Drawing on rich archival sources, historian Judd makes her book debut with a sensitive, well-researched history of marriages between survivors of the Holocaust and American, British, and Canadian military personnel. After World War II, some 200,000 women immigrated to the U.S. as soldiers’ wives, where they faced challenges of acculturation in a new country. Some marriages were reunions of foreign-born, naturalized soldiers with women they had known before the war; other couples met at Jewish venues, such as synagogues or cultural gatherings; still others met when soldiers arrived at camps for displaced persons. In reporting their unexpected meetings, Judd writes, “the couples expressed incredulity that they had crossed paths.” Some couples shared a language, but many resorted to hastily learned Yiddish, college-level German, or the help of a translator.
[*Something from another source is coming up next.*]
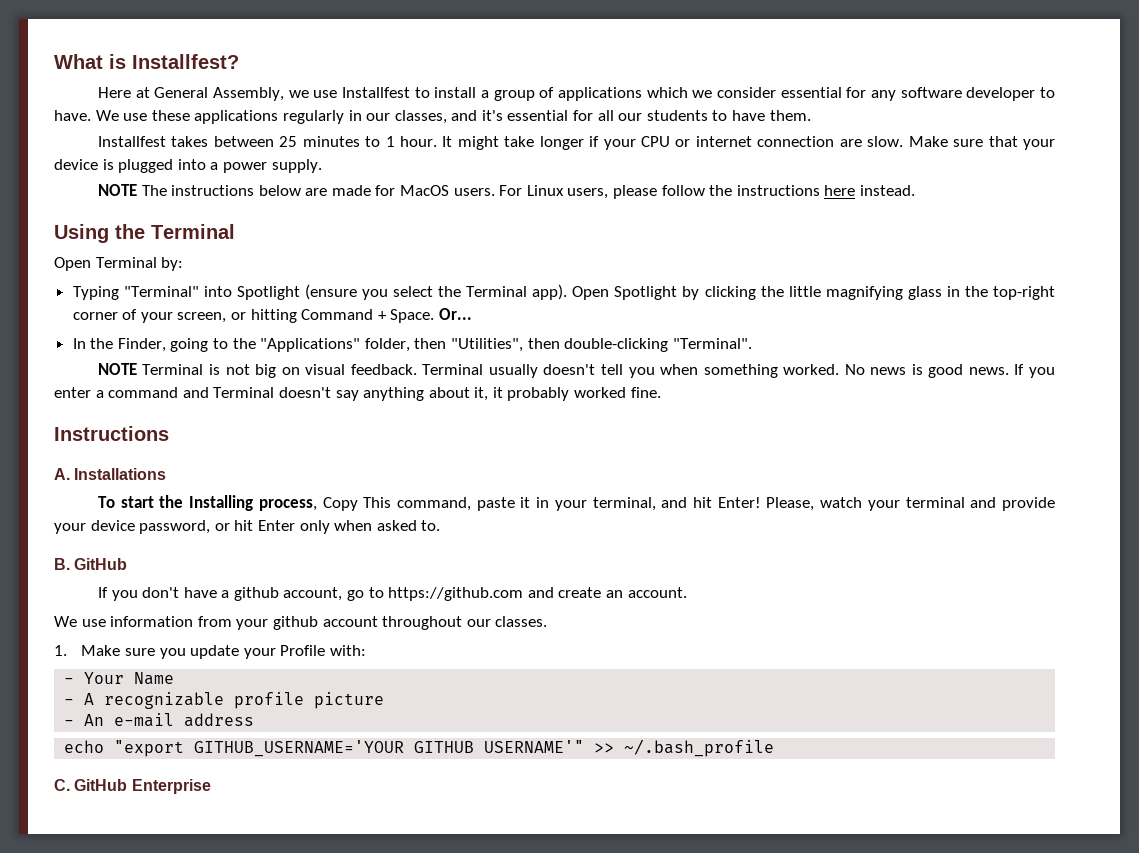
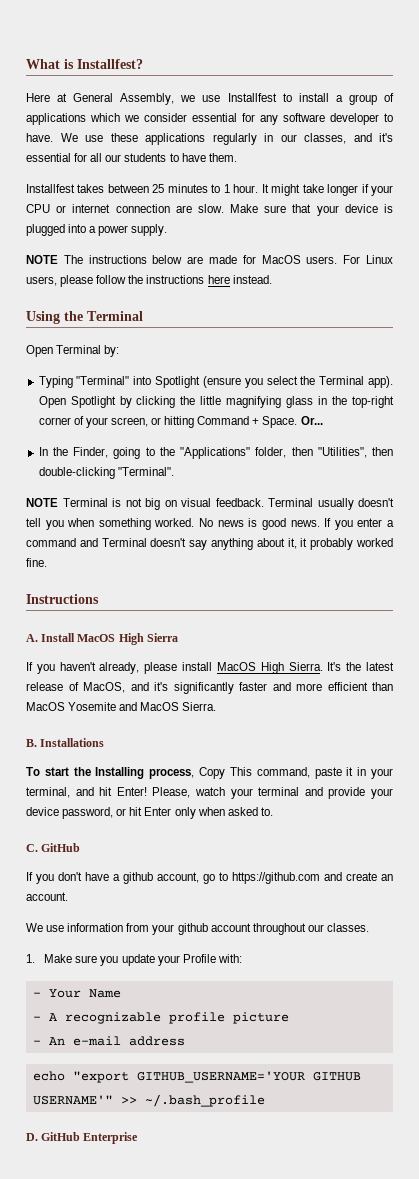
(70, 474) none -> [41,633,178,645] [26,662,394,674] [26,682,393,694] [26,702,217,711] [26,739,37,747] Install MacOS High Sierra // If you haven't already, please install MacOS High Sierra. It's the latest release of MacOS, and it's significantly faster and more efficient than MacOS Yosemite and MacOS Sierra. // B.
[54,558,70,570] B. -> [26,844,38,852] C.
[54,779,70,791] C. -> [26,1133,38,1141] D.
Lacking a shared language was common among couples “in North Africa and southern Europe.” Courtship was often brief, with many couples deciding to marry quickly, sometimes because the soldier was due to be transferred or demobilized. Marrying, though, confronted them with the “arduous and legislated process” of obtaining permission from the military. The American, British, and Canadian governments forbade marriages to civilians from Germany, Austria, and other occupied countries. In addition, some Jewish and Christian chaplains refused to sanction interfaith marriages, and couples needed to take into account “disparate European marriage laws.” As far as leaving Europe, couples not yet married faced the “bewildering, slow character of immigration,” and even married couples encountered daunting paperwork. Newly arrived immigrants recalled their initial feelings of strangeness, as well as the stress of meeting their new families and living with in-laws until they found homes of their own. Overall, Judd’s stories of “loss, recovery, power, and unbelonging” stand as testimony to the triumph of survival.

A fresh perspective on the aftermath of trauma.